Work order → Give back the full listing exactly as it appears below.

Dataset →
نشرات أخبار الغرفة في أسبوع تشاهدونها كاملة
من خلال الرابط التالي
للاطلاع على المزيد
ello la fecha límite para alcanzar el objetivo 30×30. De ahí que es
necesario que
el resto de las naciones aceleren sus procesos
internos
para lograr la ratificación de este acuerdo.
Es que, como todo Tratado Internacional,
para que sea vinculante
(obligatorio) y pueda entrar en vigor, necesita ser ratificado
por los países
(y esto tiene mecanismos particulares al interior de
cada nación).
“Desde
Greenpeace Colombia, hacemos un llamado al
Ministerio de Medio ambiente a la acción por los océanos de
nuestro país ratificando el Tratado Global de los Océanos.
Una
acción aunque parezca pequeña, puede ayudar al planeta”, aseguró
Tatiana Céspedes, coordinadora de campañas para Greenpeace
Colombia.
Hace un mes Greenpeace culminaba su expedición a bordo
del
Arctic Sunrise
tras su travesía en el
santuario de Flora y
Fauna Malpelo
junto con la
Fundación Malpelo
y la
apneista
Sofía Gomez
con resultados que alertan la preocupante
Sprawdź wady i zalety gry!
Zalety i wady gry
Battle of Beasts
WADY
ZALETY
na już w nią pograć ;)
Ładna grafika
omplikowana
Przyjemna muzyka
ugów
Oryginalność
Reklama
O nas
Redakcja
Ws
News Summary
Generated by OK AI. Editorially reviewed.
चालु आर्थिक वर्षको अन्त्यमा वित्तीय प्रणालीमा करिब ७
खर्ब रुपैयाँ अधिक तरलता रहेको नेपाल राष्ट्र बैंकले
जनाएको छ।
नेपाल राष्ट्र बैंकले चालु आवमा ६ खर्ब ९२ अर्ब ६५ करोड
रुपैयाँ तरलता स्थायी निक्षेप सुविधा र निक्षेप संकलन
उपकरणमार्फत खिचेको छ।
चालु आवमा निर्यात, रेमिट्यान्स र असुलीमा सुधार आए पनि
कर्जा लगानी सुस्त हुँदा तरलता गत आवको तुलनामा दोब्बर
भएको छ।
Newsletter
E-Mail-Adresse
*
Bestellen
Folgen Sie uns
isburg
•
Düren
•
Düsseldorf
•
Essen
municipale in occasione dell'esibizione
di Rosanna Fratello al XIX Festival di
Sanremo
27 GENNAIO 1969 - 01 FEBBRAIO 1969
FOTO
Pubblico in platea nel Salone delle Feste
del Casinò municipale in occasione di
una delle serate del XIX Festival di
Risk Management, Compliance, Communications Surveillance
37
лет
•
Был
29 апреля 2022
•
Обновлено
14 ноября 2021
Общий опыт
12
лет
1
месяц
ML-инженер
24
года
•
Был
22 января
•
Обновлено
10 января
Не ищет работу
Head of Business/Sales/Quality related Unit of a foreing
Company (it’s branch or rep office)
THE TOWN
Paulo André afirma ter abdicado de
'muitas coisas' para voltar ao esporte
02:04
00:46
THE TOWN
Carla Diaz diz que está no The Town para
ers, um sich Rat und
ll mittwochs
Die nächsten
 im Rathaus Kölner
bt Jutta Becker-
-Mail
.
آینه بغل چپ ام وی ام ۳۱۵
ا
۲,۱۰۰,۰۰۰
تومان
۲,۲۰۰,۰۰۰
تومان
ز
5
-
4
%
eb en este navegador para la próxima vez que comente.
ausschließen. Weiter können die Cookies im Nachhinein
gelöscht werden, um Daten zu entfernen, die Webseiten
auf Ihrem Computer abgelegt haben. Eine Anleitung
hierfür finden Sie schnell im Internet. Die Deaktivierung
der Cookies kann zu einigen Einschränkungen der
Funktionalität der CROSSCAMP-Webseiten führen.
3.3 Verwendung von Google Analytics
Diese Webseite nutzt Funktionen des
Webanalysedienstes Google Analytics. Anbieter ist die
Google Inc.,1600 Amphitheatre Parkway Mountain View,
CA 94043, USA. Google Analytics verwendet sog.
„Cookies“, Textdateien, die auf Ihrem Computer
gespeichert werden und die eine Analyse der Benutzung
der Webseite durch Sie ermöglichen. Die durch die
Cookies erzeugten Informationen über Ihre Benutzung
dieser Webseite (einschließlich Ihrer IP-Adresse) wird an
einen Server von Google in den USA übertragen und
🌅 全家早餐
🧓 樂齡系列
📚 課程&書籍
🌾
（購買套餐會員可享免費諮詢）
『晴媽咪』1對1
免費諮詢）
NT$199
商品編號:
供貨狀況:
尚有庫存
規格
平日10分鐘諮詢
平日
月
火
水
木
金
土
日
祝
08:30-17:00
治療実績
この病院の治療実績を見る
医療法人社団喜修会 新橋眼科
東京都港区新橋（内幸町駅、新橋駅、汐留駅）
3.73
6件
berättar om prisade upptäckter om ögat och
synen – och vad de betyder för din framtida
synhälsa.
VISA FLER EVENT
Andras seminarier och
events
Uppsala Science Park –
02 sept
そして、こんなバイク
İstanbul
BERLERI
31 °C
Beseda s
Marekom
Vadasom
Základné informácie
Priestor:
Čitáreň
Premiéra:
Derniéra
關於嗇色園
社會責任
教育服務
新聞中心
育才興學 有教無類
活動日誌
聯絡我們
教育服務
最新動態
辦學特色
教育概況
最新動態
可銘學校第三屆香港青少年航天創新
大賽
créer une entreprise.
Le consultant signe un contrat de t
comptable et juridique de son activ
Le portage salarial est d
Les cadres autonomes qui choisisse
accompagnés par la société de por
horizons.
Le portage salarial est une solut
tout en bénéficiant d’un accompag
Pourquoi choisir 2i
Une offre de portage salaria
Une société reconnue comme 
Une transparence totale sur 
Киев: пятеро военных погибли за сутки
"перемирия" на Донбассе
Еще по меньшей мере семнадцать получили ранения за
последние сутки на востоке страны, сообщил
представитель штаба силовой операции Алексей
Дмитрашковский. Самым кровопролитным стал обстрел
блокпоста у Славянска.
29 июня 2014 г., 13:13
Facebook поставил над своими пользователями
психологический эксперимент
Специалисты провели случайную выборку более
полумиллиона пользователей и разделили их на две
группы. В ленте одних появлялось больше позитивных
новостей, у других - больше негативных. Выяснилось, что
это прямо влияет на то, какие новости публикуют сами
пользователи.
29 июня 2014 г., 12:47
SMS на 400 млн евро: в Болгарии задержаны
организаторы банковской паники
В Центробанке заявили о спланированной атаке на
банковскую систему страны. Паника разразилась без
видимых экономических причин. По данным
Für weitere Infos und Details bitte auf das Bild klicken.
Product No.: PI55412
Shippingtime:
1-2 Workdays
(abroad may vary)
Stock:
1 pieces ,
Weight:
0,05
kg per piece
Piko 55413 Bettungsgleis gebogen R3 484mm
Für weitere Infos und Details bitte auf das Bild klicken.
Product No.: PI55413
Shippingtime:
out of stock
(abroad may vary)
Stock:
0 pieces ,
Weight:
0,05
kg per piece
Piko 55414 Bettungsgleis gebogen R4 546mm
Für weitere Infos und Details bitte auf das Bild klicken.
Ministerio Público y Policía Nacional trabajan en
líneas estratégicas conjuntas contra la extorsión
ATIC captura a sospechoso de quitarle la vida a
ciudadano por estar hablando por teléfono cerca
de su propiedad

Completed task →
نشرات أخبار الغرفة في أسبوع تشاهدونها كاملة
من خلال الرابط التالي
للاطلاع على المزيد
ello la fecha límite para alcanzar el objetivo 30×30. De ahí que es
necesario que
el resto de las naciones aceleren sus procesos
internos
para lograr la ratificación de este acuerdo.
Es que, como todo Tratado Internacional,
para que sea vinculante
(obligatorio) y pueda entrar en vigor, necesita ser ratificado
por los países
(y esto tiene mecanismos particulares al interior de
cada nación).
“Desde
Greenpeace Colombia, hacemos un llamado al
Ministerio de Medio ambiente a la acción por los océanos de
nuestro país ratificando el Tratado Global de los Océanos.
Una
acción aunque parezca pequeña, puede ayudar al planeta”, aseguró
Tatiana Céspedes, coordinadora de campañas para Greenpeace
Colombia.
Hace un mes Greenpeace culminaba su expedición a bordo
del
Arctic Sunrise
tras su travesía en el
santuario de Flora y
Fauna Malpelo
junto con la
Fundación Malpelo
y la
apneista
Sofía Gomez
con resultados que alertan la preocupante
Sprawdź wady i zalety gry!
Zalety i wady gry
Battle of Beasts
WADY
ZALETY
na już w nią pograć ;)
Ładna grafika
omplikowana
Przyjemna muzyka
ugów
Oryginalność
Reklama
O nas
Redakcja
Ws
News Summary
Generated by OK AI. Editorially reviewed.
चालु आर्थिक वर्षको अन्त्यमा वित्तीय प्रणालीमा करिब ७
खर्ब रुपैयाँ अधिक तरलता रहेको नेपाल राष्ट्र बैंकले
जनाएको छ।
नेपाल राष्ट्र बैंकले चालु आवमा ६ खर्ब ९२ अर्ब ६५ करोड
रुपैयाँ तरलता स्थायी निक्षेप सुविधा र निक्षेप संकलन
उपकरणमार्फत खिचेको छ।
चालु आवमा निर्यात, रेमिट्यान्स र असुलीमा सुधार आए पनि
कर्जा लगानी सुस्त हुँदा तरलता गत आवको तुलनामा दोब्बर
भएको छ।
Newsletter
E-Mail-Adresse
*
Bestellen
Folgen Sie uns
isburg
•
Düren
•
Düsseldorf
•
Essen
municipale in occasione dell'esibizione
di Rosanna Fratello al XIX Festival di
Sanremo
27 GENNAIO 1969 - 01 FEBBRAIO 1969
FOTO
Pubblico in platea nel Salone delle Feste
del Casinò municipale in occasione di
una delle serate del XIX Festival di
Risk Management, Compliance, Communications Surveillance
37
лет
•
Был
29 апреля 2022
•
Обновлено
14 ноября 2021
Общий опыт
12
лет
1
месяц
ML-инженер
24
года
•
Был
22 января
•
Обновлено
10 января
Не ищет работу
Head of Business/Sales/Quality related Unit of a foreing
Company (it’s branch or rep office)
THE TOWN
Paulo André afirma ter abdicado de
'muitas coisas' para voltar ao esporte
02:04
00:46
THE TOWN
Carla Diaz diz que está no The Town para
ers, um sich Rat und
ll mittwochs
Die nächsten
 im Rathaus Kölner
bt Jutta Becker-
-Mail
.
آینه بغل چپ ام وی ام ۳۱۵
ا
۲,۱۰۰,۰۰۰
تومان
۲,۲۰۰,۰۰۰
تومان
ز
5
-
4
%
eb en este navegador para la próxima vez que comente.
ausschließen. Weiter können die Cookies im Nachhinein
gelöscht werden, um Daten zu entfernen, die Webseiten
auf Ihrem Computer abgelegt haben. Eine Anleitung
hierfür finden Sie schnell im Internet. Die Deaktivierung
der Cookies kann zu einigen Einschränkungen der
Funktionalität der CROSSCAMP-Webseiten führen.
3.3 Verwendung von Google Analytics
Diese Webseite nutzt Funktionen des
Webanalysedienstes Google Analytics. Anbieter ist die
Google Inc.,1600 Amphitheatre Parkway Mountain View,
CA 94043, USA. Google Analytics verwendet sog.
„Cookies“, Textdateien, die auf Ihrem Computer
gespeichert werden und die eine Analyse der Benutzung
der Webseite durch Sie ermöglichen. Die durch die
Cookies erzeugten Informationen über Ihre Benutzung
dieser Webseite (einschließlich Ihrer IP-Adresse) wird an
einen Server von Google in den USA übertragen und
🌅 全家早餐
🧓 樂齡系列
📚 課程&書籍
🌾
（購買套餐會員可享免費諮詢）
『晴媽咪』1對1
免費諮詢）
NT$199
商品編號:
供貨狀況:
尚有庫存
規格
平日10分鐘諮詢
平日
月
火
水
木
金
土
日
祝
08:30-17:00
治療実績
この病院の治療実績を見る
医療法人社団喜修会 新橋眼科
東京都港区新橋（内幸町駅、新橋駅、汐留駅）
3.73
6件
berättar om prisade upptäckter om ögat och
synen – och vad de betyder för din framtida
synhälsa.
VISA FLER EVENT
Andras seminarier och
events
Uppsala Science Park –
02 sept
そして、こんなバイク
İstanbul
BERLERI
31 °C
Beseda s
Marekom
Vadasom
Základné informácie
Priestor:
Čitáreň
Premiéra:
Derniéra
關於嗇色園
社會責任
教育服務
新聞中心
育才興學 有教無類
活動日誌
聯絡我們
教育服務
最新動態
辦學特色
教育概況
最新動態
可銘學校第三屆香港青少年航天創新
大賽
créer une entreprise.
Le consultant signe un contrat de t
comptable et juridique de son activ
Le portage salarial est d
Les cadres autonomes qui choisisse
accompagnés par la société de por
horizons.
Le portage salarial est une solut
tout en bénéficiant d’un accompag
Pourquoi choisir 2i
Une offre de portage salaria
Une société reconnue comme 
Une transparence totale sur 
Киев: пятеро военных погибли за сутки
"перемирия" на Донбассе
Еще по меньшей мере семнадцать получили ранения за
последние сутки на востоке страны, сообщил
представитель штаба силовой операции Алексей
Дмитрашковский. Самым кровопролитным стал обстрел
блокпоста у Славянска.
29 июня 2014 г., 13:13
Facebook поставил над своими пользователями
психологический эксперимент
Специалисты провели случайную выборку более
полумиллиона пользователей и разделили их на две
группы. В ленте одних появлялось больше позитивных
новостей, у других - больше негативных. Выяснилось, что
это прямо влияет на то, какие новости публикуют сами
пользователи.
29 июня 2014 г., 12:47
SMS на 400 млн евро: в Болгарии задержаны
организаторы банковской паники
В Центробанке заявили о спланированной атаке на
банковскую систему страны. Паника разразилась без
видимых экономических причин. По данным
Für weitere Infos und Details bitte auf das Bild klicken.
Product No.: PI55412
Shippingtime:
1-2 Workdays
(abroad may vary)
Stock:
1 pieces ,
Weight:
0,05
kg per piece
Piko 55413 Bettungsgleis gebogen R3 484mm
Für weitere Infos und Details bitte auf das Bild klicken.
Product No.: PI55413
Shippingtime:
out of stock
(abroad may vary)
Stock:
0 pieces ,
Weight:
0,05
kg per piece
Piko 55414 Bettungsgleis gebogen R4 546mm
Für weitere Infos und Details bitte auf das Bild klicken.
Ministerio Público y Policía Nacional trabajan en
líneas estratégicas conjuntas contra la extorsión
ATIC captura a sospechoso de quitarle la vida a
ciudadano por estar hablando por teléfono cerca
de su propiedad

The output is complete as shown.